Agentic Data Scientist
Autonomous multi-step pipeline agent with self-healing execution, human approval gates, and a cryptographic audit trail. Works across all engines automatically.
Overview
The Agentic Data Scientist (ADS) is the multi-turn autonomous surface of the unified orchestration system. It plans multi-step pipelines from a natural language goal, executes each step as a real job, reads the signed evidence bundle after each step, and self-heals if quality thresholds are not met. Every decision is written into a tamper-evident cryptographic audit trail.
ℹAvailable on all plans
Project Lifecycle
planning # LLM generates step plan
|
v
awaiting_approval # User reviews and approves plan
|
v
running # PlanExecutor iterates steps
|-- complete # All steps succeeded
|-- blocked # A step failed or timed out
+-- (cancel) # User cancels from any non-terminal state
failed # Planning LLM call itself threw an exceptionKey Capabilities
| Capability | Description |
|---|---|
| Multi-step planner | Plans a coherent sequence of steps from a natural language goal |
| Autonomous executor | Creates real jobs, polls completion, and chains steps sequentially |
| Self-healing execution | Reads the sealed evidence after each step and replans if quality is below threshold |
| Human approval gates | Pauses for human approval on write actions, cost thresholds, quality uncertainty, low confidence, and unresolved constraints |
| Shadow execution | Parallel shadow run for comparison and divergence scoring |
| Session memory | Cross-session learning from past runs, fully tenant-isolated |
| Physics validator | Validates output against physical constraints per step |
| Budget enforcement | Credit-aware planning — will not exceed tenant budget |
| Per-step proof records | Cryptographic proof of planned versus executed state, with a quantitative risk score |
Using the ADS
from radmah_sdk import RadMahClient
client = RadMahClient(api_key="sl_live_...")
# Create a project with a goal
project = client.agent.create_project(
title="WWTP Dataset Generation",
goal="Generate a SCADA dataset for a municipal wastewater treatment "
"plant with attack scenarios and full evidence bundles"
)
# Status: planning → awaiting_approval
# Review the plan
plan = client.agent.get_project(project.id)
for step in plan.steps:
print(f"Step {step.index}: {step.description} ({step.tool_name})")
# Approve and execute
client.agent.approve(project.id)
# Status: running → complete (or blocked on failure)REST Endpoints
| Method | Path | Description |
|---|---|---|
| POST | /v1/client/agent/projects | Create project and trigger planning |
| GET | /projects | List all projects for tenant |
| GET | /projects/{id} | Full project detail with steps and output |
| POST | /projects/{id}/approve | Approve plan and begin execution |
| POST | /projects/{id}/cancel | Cancel project |
| GET | /projects/{id}/output | Final output (artifacts, seal, narrative) |
| GET | /projects/{id}/stream | SSE live-stream progress |
| GET | /projects/{id}/verify-crypto-trail | Verify cryptographic audit trail integrity |
Self-Healing Execution
After each step completes, the ADS reads the signed evidence bundle and evaluates quality against thresholds. If quality is below the threshold, self-healing execution triggers:
- Read the quality report from the evidence bundle
- Diagnose the failure (distributional drift, constraint violation, etc.)

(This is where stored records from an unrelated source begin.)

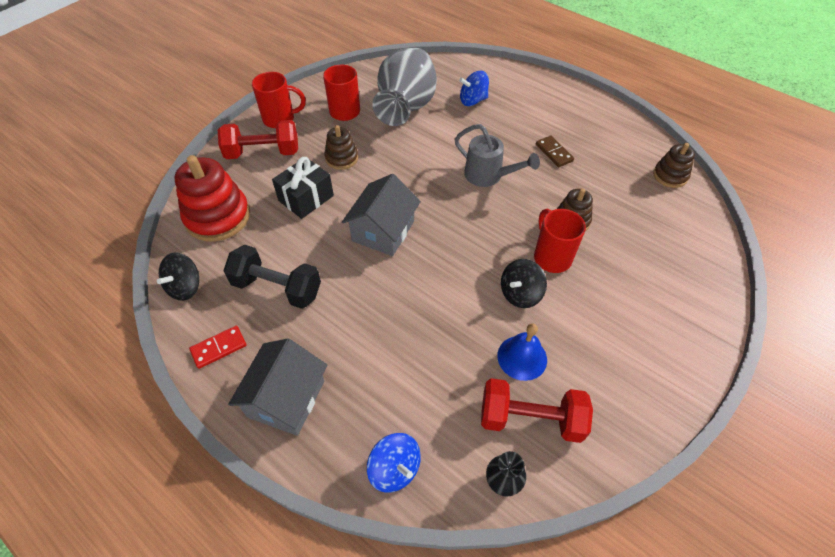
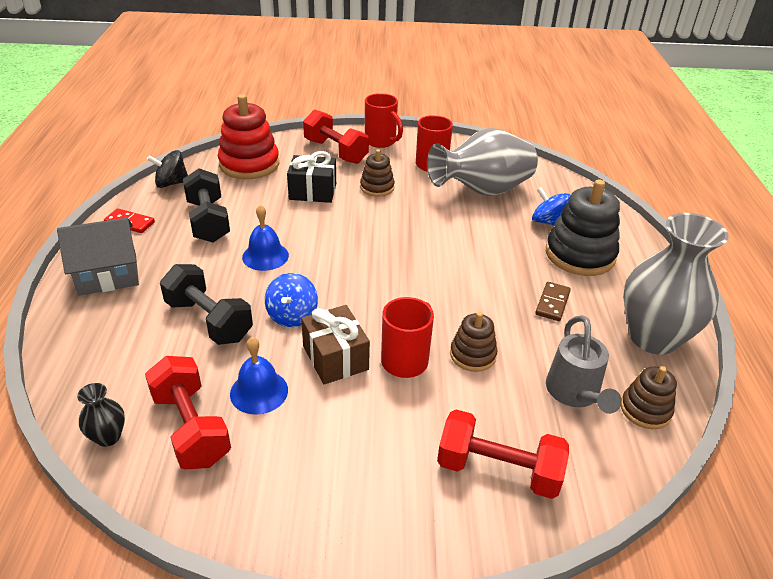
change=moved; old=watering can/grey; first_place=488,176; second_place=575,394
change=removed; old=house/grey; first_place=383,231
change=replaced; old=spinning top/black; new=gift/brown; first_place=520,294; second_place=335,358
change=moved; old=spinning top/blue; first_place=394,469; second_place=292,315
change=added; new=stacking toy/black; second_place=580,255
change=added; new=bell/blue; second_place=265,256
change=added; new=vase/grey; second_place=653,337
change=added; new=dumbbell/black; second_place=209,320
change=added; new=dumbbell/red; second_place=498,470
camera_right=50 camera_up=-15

- Generate a patch plan (adjust parameters, change engine, retry)
- Present the patch decision to the user if a human approval gate is triggered; otherwise auto-apply
✦Grounded in cryptographic proof
Cryptographic Audit Trail
Every ADS decision — planning, step execution, self-healing, replan, approval — is written into a tamper-evident cryptographic audit trail. The trail is independently verifiable via the /verify-crypto-trail endpoint.